TASK DIRECTIONS
In the tribunal order below, reproduce the passage between "Custom, Excise &" and "Central Excise, Chennai-III.", inclusive, word for word.

TEXT PROVIDED
Custom, Excise & Service Tax Tribunal
Polaris Software Lab Ltd vs Commissioner Of Central Excise on 29 September, 2015
CUSTOMS, EXCISE & SERVICE TAX APPELLATE TRIBUNAL
SOUTH ZONAL BENCH
CHENNAI
Appeal No. ST/370/2009
[Arising out of Order-in-Original No.6/2009 dt. 30.3.2009 passed by the Commissioner of Central Excise, Chennai-III]
Polaris Software Lab Ltd. Appellant
Versus
Commissioner of Central Excise,
Chennai-III Respondent
Appearance:
Shri P. Ravindran, Advocate For the Appellant Shri L. Paneer Selvam, AC (AR) For the Respondent CORAM : Honble Shri R. Periasami, Technical Member Honble Shri P.K. Choudhary, Judicial Member Date of Hearing/Decision : 29.9.2015 FINAL ORDER No.41418/2015 Per R. Periasami
The present appeal is filed against the order passed by Commissioner of Central Excise, Chennai-III.
2. The brief facts of the case is that appellant is a software firm carrying out various activities of maintenance and repair, man power supply etc. through their Business Solution Centres located at Chennai, Hyderabad, Gurgaon for which they have obtained centralised service tax registration from Chennai-III Central Excise Commissionerate. Based on the intelligence that appellants were rendering various maintenance of software services to various banks and also providing persons, a SCN dt. 18.10.2007 was issued to the appellant demanding service tax of Rs.83,93,309/- on maintenance of computer software service and service tax of Rs.16,68,679/- under man power recruitment agency service along with interest and also proposed for penalty. The adjudicating authority in the impugned order confirmed the demand of service tax of Rs.83,93,309/- and Rs.16,61,679/- as service tax under respective services and also appropriated an amount of Rs.55,15,784/- towards maintenance and repair service and Rs.11,78,505/-towards man power recruitment or supply agency service and also appropriated interest paid by them of Rs.1,96,861/- and also appropriated Rs.1,33,886/- towards Educational Cess and also imposed penalty of Rs.1,00,54,988/- and also imposed penalty of Rs.1000/ under section 77. Hence the present appeal.

SUPPLIED ENTRIES
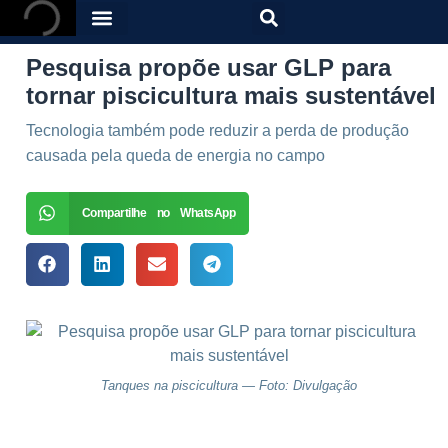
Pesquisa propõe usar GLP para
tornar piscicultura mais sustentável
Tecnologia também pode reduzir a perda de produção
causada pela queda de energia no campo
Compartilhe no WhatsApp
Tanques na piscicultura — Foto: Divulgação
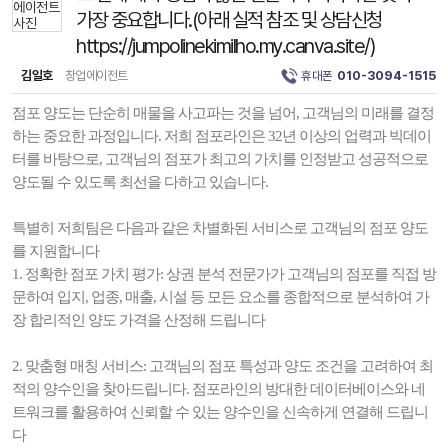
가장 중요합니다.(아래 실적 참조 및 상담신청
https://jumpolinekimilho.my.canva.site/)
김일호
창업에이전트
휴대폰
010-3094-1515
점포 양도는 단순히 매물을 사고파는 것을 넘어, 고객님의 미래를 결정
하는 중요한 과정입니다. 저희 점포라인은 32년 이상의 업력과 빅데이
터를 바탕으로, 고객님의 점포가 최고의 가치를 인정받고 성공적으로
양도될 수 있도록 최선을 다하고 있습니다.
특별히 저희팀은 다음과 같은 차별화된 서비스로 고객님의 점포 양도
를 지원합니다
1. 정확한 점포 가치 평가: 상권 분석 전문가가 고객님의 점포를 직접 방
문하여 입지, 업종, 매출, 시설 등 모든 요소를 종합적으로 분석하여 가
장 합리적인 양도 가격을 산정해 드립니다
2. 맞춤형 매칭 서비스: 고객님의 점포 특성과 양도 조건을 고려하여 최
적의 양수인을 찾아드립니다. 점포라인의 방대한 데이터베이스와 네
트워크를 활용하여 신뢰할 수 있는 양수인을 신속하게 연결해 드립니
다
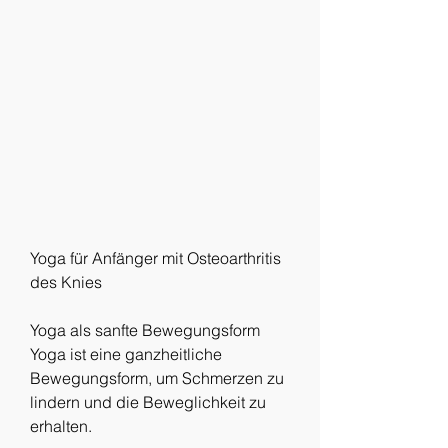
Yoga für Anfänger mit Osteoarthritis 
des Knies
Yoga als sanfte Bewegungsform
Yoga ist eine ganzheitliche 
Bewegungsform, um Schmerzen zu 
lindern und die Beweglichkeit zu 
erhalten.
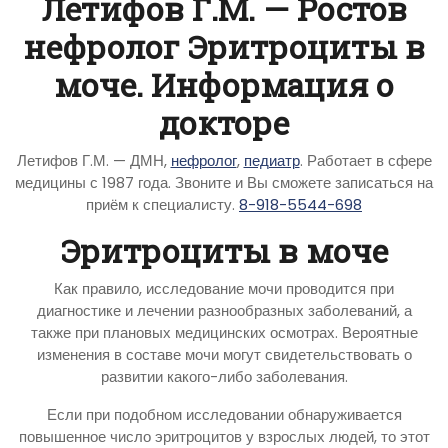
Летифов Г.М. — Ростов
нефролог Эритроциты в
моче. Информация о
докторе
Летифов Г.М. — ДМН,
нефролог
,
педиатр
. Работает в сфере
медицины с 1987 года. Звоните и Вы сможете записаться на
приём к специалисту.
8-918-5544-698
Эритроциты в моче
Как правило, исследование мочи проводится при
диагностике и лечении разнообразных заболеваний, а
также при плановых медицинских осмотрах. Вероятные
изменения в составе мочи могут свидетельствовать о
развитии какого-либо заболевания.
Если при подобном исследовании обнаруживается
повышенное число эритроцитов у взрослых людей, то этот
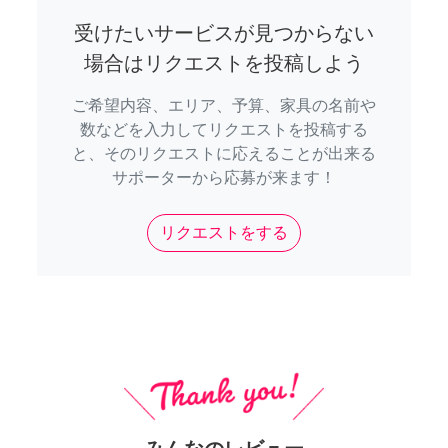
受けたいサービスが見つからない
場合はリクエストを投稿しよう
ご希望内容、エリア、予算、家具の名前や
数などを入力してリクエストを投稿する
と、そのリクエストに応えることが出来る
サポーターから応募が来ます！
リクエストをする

SOLUTION TO THIS TASK
Custom, Excise & Service Tax Tribunal
Polaris Software Lab Ltd vs Commissioner Of Central Excise on 29 September, 2015
CUSTOMS, EXCISE & SERVICE TAX APPELLATE TRIBUNAL
SOUTH ZONAL BENCH
CHENNAI
Appeal No. ST/370/2009
[Arising out of Order-in-Original No.6/2009 dt. 30.3.2009 passed by the Commissioner of Central Excise, Chennai-III]
Polaris Software Lab Ltd. Appellant
Versus
Commissioner of Central Excise,
Chennai-III Respondent
Appearance:
Shri P. Ravindran, Advocate For the Appellant Shri L. Paneer Selvam, AC (AR) For the Respondent CORAM : Honble Shri R. Periasami, Technical Member Honble Shri P.K. Choudhary, Judicial Member Date of Hearing/Decision : 29.9.2015 FINAL ORDER No.41418/2015 Per R. Periasami
The present appeal is filed against the order passed by Commissioner of Central Excise, Chennai-III.